-- Records for processing follows --

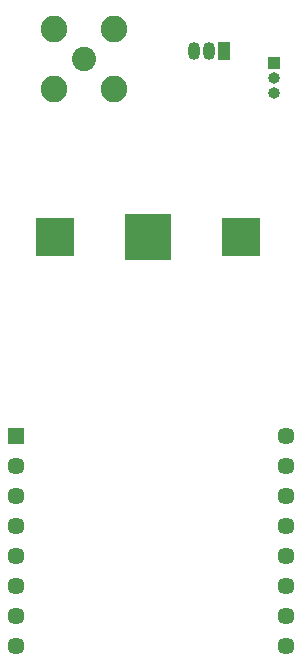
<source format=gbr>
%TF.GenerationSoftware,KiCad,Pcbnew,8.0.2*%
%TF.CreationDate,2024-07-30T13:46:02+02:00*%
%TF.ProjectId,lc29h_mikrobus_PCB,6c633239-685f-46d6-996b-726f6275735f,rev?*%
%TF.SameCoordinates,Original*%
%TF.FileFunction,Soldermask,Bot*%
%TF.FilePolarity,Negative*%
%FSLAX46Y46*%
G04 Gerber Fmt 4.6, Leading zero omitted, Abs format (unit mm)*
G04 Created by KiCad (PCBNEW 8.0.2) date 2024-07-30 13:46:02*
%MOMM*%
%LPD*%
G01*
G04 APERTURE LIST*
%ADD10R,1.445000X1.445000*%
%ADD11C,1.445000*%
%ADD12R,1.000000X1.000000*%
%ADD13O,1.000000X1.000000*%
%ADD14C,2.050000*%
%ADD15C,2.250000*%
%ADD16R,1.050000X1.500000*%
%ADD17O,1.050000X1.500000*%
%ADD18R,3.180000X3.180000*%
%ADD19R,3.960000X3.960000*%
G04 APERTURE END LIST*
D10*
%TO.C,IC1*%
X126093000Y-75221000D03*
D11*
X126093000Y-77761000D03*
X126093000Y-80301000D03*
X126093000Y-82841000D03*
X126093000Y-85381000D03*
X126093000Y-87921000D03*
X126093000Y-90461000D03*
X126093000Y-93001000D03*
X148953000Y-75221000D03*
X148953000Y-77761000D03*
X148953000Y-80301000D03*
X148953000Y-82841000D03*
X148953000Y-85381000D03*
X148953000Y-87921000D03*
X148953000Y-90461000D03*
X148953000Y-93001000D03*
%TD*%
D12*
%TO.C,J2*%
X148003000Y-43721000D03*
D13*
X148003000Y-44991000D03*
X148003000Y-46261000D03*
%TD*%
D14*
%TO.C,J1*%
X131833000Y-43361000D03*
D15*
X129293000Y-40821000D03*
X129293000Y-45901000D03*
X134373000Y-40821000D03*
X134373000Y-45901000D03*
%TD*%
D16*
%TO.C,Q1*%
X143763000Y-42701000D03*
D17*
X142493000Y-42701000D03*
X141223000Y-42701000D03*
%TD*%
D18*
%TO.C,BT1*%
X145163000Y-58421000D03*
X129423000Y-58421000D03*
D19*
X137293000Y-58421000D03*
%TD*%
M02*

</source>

-- Records for processing concluded --
-- Records for processing follows --

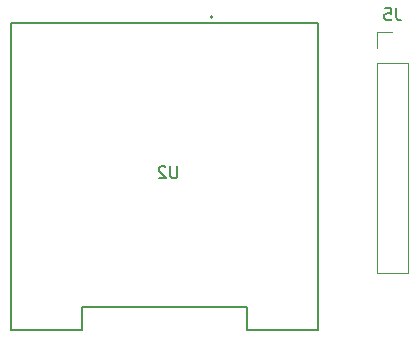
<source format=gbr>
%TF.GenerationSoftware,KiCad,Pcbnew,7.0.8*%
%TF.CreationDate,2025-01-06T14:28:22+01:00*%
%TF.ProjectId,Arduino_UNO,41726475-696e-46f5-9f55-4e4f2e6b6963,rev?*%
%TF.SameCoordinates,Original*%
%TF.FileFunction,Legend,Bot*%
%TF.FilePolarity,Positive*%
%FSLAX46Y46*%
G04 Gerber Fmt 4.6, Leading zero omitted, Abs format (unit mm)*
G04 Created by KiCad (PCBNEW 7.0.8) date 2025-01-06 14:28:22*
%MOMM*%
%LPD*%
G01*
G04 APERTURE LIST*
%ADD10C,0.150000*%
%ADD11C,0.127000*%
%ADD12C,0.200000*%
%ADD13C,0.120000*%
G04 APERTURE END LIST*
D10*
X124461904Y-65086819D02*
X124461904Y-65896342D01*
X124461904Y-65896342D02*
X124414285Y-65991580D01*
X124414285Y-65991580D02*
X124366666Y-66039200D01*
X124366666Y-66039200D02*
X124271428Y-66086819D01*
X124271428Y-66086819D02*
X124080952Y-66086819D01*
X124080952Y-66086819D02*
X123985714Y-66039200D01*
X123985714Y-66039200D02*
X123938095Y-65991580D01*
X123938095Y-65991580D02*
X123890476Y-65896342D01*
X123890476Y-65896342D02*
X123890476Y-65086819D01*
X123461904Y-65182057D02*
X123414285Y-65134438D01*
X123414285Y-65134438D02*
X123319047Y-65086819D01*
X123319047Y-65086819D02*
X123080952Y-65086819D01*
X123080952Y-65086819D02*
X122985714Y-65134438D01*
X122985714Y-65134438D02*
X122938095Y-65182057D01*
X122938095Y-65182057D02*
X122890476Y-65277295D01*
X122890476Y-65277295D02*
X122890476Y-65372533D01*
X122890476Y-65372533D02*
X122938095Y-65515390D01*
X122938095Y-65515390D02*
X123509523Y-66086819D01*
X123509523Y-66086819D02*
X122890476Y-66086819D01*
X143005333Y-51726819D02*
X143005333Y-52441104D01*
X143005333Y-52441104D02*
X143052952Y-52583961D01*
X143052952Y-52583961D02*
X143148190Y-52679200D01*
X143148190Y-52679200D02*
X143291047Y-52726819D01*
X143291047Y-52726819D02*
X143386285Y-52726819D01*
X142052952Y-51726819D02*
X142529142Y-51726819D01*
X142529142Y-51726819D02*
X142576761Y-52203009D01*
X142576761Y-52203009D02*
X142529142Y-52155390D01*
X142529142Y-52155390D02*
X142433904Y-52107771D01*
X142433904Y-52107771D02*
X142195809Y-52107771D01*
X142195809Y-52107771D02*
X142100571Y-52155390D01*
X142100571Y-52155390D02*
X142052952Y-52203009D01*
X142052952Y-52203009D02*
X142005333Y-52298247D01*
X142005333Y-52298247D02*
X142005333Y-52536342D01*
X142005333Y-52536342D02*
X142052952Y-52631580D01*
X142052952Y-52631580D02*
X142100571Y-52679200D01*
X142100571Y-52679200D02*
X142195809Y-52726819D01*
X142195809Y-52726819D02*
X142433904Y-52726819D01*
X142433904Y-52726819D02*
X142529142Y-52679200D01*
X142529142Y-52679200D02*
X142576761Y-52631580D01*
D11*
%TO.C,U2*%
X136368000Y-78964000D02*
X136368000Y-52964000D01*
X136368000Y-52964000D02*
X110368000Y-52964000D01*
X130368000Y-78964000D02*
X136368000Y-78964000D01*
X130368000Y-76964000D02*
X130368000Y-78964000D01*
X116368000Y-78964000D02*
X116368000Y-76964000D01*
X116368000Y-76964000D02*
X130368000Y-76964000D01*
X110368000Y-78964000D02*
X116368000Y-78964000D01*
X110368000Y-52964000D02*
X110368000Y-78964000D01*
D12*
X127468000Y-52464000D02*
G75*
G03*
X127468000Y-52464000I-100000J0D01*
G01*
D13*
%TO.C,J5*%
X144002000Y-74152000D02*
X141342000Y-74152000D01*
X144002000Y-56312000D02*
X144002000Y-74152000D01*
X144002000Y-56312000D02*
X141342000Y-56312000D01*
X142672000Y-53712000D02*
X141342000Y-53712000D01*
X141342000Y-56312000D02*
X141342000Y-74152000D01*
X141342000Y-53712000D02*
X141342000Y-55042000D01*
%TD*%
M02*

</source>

-- Records for processing concluded --

**Aim of the task**
Pull each line containing "KiCad" from the records.

**Answer to this exercise**
%TF.GenerationSoftware,KiCad,Pcbnew,8.0.2*%
G04 Created by KiCad (PCBNEW 8.0.2) date 2024-07-30 13:46:02*
%TF.GenerationSoftware,KiCad,Pcbnew,7.0.8*%
G04 Created by KiCad (PCBNEW 7.0.8) date 2025-01-06 14:28:22*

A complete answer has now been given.